◆ **WORK INSTRUCTION 1**:
In the Major TOM dataset tutorial, how many rows does the base Sentinel-2 collection report?
◆ **WORK INSTRUCTION 2**:
Write the next part of the Major TOM dataset tutorial, starting right after its last line.

◆ **READING TEXT**:
***

Major TOM is a large-scale foundation model training dataset that uses a global grid system to organize satellite imagery. This example shows how to:
  1. Build a Sentinel-2 Collection from STAC
  2. Add Major TOM-style columns (grid cells, product IDs, splits)
  3. Persist as shareable Parquet
  4. Fetch tensors via get_numpy() with per-scene AOI chips

Prerequisites

pip install rasteret
pip install git+https://github.com/ESA-PhiLab/Major-TOM  # For grid utilities

Step 1: Build Base Collection

import rasteret
from pathlib import Path

workspace = Path.home() / "rasteret_workspace"
bbox = (-122.55, 37.65, -122.30, 37.90)  # San Francisco Bay Area

# Build Sentinel-2 collection
base = rasteret.build(
    "earthsearch/sentinel-2-l2a",
    name="sf-bay-base",
    bbox=bbox,
    date_range=("2024-01-01", "2024-02-01"),
    workspace_dir=workspace,
    max_concurrent=120,
)
print(f"base_rows={base.dataset.count_rows()}")
Output:
base_rows=47

Step 2: Add Major TOM Columns

Enrich the collection with grid cells, product IDs, and deterministic train/val/test splits:
import pyarrow as pa
import pyarrow.compute as pc
import numpy as np
import zlib
from majortom.grid import Grid

def _split_from_grid(grid_cell: str) -> str:
    """Deterministic split assignment from grid cell."""
    bucket = zlib.crc32(grid_cell.encode("utf-8")) % 100
    if bucket < 80:
        return "train"
    if bucket < 90:
        return "val"
    return "test"

def enrich_major_tom_columns(
    base: rasteret.Collection,
    grid_km: int = 10,
) -> pa.Table:
    """Add major_tom_product_id, major_tom_grid_cell, and split columns."""
    table = base.dataset.to_table()

***

◆ **DATA SHOWN**:
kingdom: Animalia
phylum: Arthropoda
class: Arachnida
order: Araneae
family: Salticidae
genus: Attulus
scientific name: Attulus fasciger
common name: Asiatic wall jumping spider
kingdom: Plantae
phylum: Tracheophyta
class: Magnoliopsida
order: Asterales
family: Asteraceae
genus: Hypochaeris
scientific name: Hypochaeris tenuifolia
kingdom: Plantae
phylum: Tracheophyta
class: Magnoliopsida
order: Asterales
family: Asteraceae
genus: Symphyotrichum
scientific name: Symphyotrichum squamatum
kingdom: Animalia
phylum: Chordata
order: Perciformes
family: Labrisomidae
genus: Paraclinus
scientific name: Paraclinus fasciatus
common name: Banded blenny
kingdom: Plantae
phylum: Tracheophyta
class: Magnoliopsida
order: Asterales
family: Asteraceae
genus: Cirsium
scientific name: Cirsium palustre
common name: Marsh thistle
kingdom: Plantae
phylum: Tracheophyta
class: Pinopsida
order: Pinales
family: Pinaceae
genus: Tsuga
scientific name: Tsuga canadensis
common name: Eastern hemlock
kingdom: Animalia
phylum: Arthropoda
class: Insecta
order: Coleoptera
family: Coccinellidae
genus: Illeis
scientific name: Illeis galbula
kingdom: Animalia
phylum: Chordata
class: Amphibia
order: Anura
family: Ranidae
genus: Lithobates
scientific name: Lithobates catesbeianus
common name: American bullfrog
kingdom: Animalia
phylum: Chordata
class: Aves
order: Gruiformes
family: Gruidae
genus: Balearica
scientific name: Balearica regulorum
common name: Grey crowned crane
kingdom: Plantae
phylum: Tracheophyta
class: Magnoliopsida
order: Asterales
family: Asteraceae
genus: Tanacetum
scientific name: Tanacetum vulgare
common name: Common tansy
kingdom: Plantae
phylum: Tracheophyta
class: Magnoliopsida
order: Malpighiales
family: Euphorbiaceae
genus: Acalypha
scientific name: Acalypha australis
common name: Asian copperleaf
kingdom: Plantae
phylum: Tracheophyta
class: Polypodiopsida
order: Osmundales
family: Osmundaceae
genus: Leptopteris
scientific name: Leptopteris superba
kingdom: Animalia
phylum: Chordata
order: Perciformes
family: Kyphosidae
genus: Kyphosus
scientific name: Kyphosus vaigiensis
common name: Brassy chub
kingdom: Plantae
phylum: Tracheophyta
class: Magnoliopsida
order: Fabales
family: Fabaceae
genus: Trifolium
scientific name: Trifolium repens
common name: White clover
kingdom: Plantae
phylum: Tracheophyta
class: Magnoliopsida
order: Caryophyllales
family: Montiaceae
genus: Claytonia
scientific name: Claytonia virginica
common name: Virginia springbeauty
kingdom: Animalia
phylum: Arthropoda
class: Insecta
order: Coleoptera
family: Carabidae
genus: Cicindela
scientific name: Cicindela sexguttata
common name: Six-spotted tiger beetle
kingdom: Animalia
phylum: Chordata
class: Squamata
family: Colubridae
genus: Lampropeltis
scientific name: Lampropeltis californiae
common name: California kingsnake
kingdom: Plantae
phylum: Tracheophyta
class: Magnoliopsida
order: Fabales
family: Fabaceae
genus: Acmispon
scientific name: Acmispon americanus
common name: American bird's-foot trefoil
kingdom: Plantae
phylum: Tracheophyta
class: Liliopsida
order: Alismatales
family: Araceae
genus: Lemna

***

◆ **RESPONSE 1**:
47 rows (base_rows=47).

◆ **RESPONSE 2**:
    # Extract product IDs from STAC metadata
    if "s2:product_uri" in table.schema.names:
        uris = table.column("s2:product_uri").combine_chunks()
        uris = pc.cast(uris, pa.string())
        product_ids = pc.replace_substring_regex(
            uris, pattern=r"\.SAFE$", replacement=""
        )
    else:
        product_ids = pc.cast(table.column("id").combine_chunks(), pa.string())
    
    # Compute grid cells from bounding boxes
    minx = table.column("bbox_minx").to_numpy(zero_copy_only=False)
    miny = table.column("bbox_miny").to_numpy(zero_copy_only=False)
    maxx = table.column("bbox_maxx").to_numpy(zero_copy_only=False)
    maxy = table.column("bbox_maxy").to_numpy(zero_copy_only=False)
    lats = (miny + maxy) / 2.0
    lons = (minx + maxx) / 2.0
    
    grid = Grid(grid_km, latitude_range=(-90, 90), longitude_range=(-180, 180))
    rows, cols = grid.latlon2rowcol(lats, lons)
    rows_np = np.asarray(rows).astype(str)
    cols_np = np.asarray(cols).astype(str)
    grid_cells = np.char.add(np.char.add(rows_np, "_"), cols_np)
    
    # Assign splits
    splits = pa.array(
        [_split_from_grid(cell) for cell in grid_cells],
        type=pa.string(),
    )
    
    # Add columns
    table = table.append_column("major_tom_product_id", product_ids)
    table = table.append_column("major_tom_grid_cell", pa.array(grid_cells))
    table = table.append_column("split", splits)
    
    return table

# Enrich and create new collection
enriched_table = enrich_major_tom_columns(base, grid_km=10)
enriched = rasteret.as_collection(
    enriched_table,
    name="sf-bay-majortom",
)

print(f"enriched_rows={enriched.dataset.count_rows()}")
print(f"columns={enriched.dataset.schema.names}")
Output:
enriched_rows=47
columns=['id', 'datetime', 'geometry', 'assets', 'bbox_minx', 'bbox_miny', ..., 'major_tom_product_id', 'major_tom_grid_cell', 'split']

Step 3: Persist as Shareable Artifact

import pyarrow.dataset as ds

collection_path = workspace / "sf-bay-majortom_records"
enriched.export(collection_path)

print(f"Saved to: {collection_path}")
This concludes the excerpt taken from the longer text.